Week 6 – Roasted Pork Loin with a Bordeaux Blend Demi Glace & Green Beans Al’Olio (courtesy Jada Winery – paired with their Jack of Hearts)
Serves 4
Ingredients:
1 1/2 lbs of pork loin, cleaned
7 sprigs fresh thyme, no stems and chopped
7 cloves fresh garlic, chopped
1 red bell pepper, cut into thin strips
1 1/2 lbs fresh green beans,
cook in boiling water until al dente and chill in ice water
2 T olive oil
Sauce:
2 cups Bordeaux style wine or blend
2 sprigs of thyme, whole with stem
1 shallot, peeled and rough chopped
1 quart beef broth
2 T cornstarch
Pork Loin:
Marinate pork loin for at least an hour with four cloves chopped garlic, seven sprigs chopped thyme, salt and black pepper to taste.

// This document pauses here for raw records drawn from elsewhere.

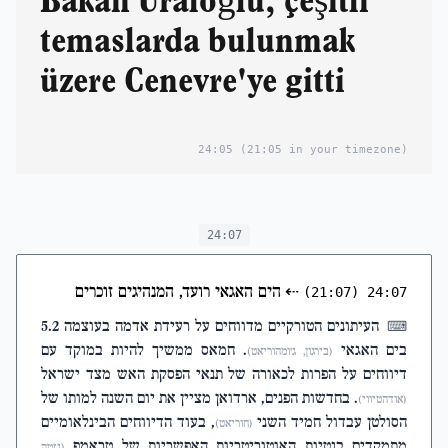
Bakan Uraloğlu, çeşitli
temaslarda bulunmak
üzere Cenevre'ye gitti
24:05
(21:05 in your timezone)
24:07
⇠
הים האגאי רועד, המנהיגים זוכרים
(21:07)
24:07
העיתונים הטורקיים מדווחים על רעידת אדמה בעוצמה 5.2
⌨
בים האגאי
. חמאס ממשיך להיות במוקד עם
(בירגון, ג'ומהוריאט)
דיווחים על הפרות לכאורה של תנאי הפסקת האש מצד ישראל
. בחדשות הפנים, ארדואן מציין את יום השנה למותו של
(אודהטיווי)
הסולטן עבדול חמיד השני
, בעוד הדיווחים הבינלאומיים
(חוריאט)
מתמקדים בנטיות האוטוריטריות האפשריות של טראמפ
(גזטה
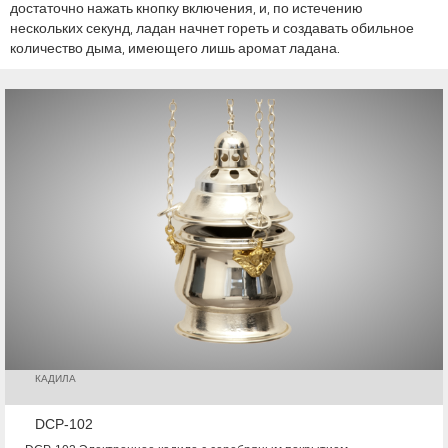
достаточно нажать кнопку включения, и, по истечению
нескольких секунд, ладан начнет гореть и создавать обильное
количество дыма, имеющего лишь аромат ладана.
КАДИЛА
DCP-102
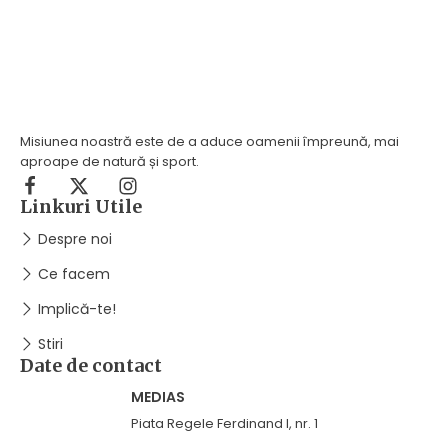
Misiunea noastră este de a aduce oamenii împreună, mai
aproape de natură și sport.
Linkuri Utile
Despre noi
Ce facem
Implică-te!
Stiri
Date de contact
MEDIAS
Piata Regele Ferdinand I, nr. 1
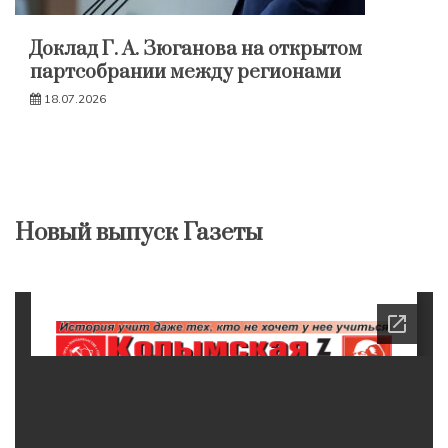
Доклад Г. А. Зюганова на открытом
партсобрании между регионами
18.07.2026
Новый выпуск Газеты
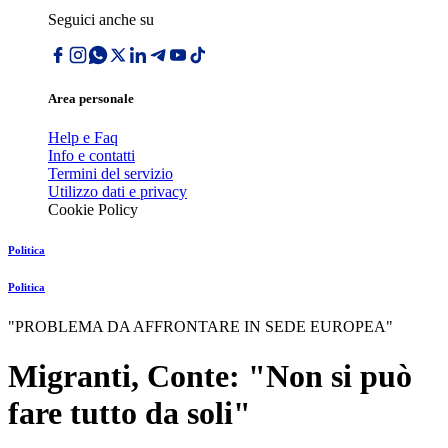
Seguici anche su
Area personale
Help e Faq
Info e contatti
Termini del servizio
Utilizzo dati e privacy
Cookie Policy
Politica
Politica
"PROBLEMA DA AFFRONTARE IN SEDE EUROPEA"
Migranti, Conte: "Non si può
fare tutto da soli"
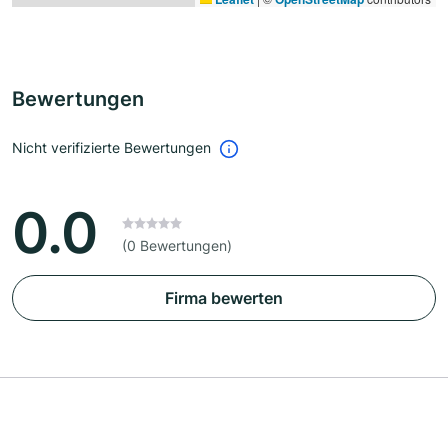
Bewertungen
Nicht verifizierte Bewertungen
0.0
(0 Bewertungen)
Firma bewerten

Get a saute pan and heat nice and hot. You want to sear pork loin to a nice brown color all the way around. To cook pork place in heated oven at 400F. It should take 25 minutes to reach an internal temperature of 140F.
Sauce:
Place two cups wine, two sprigs of thyme and one shallot rough chopped in pot and reduce slowly until 3/4 of the way gone. Add one quart beef broth and reduce until 3/4 of the way gone. Mix 1/2 cup of water and 2T of cornstarch in a cup and mix thoroughly, no lumps. Add to sauce slowly; thicken until desired texture is reached.
Green Beans:
Place olive oil in a hot pan along with 2T of chopped garlic, red pepper strips and green beans. Cook until hot. Continue to stir. Do not let garlic burn.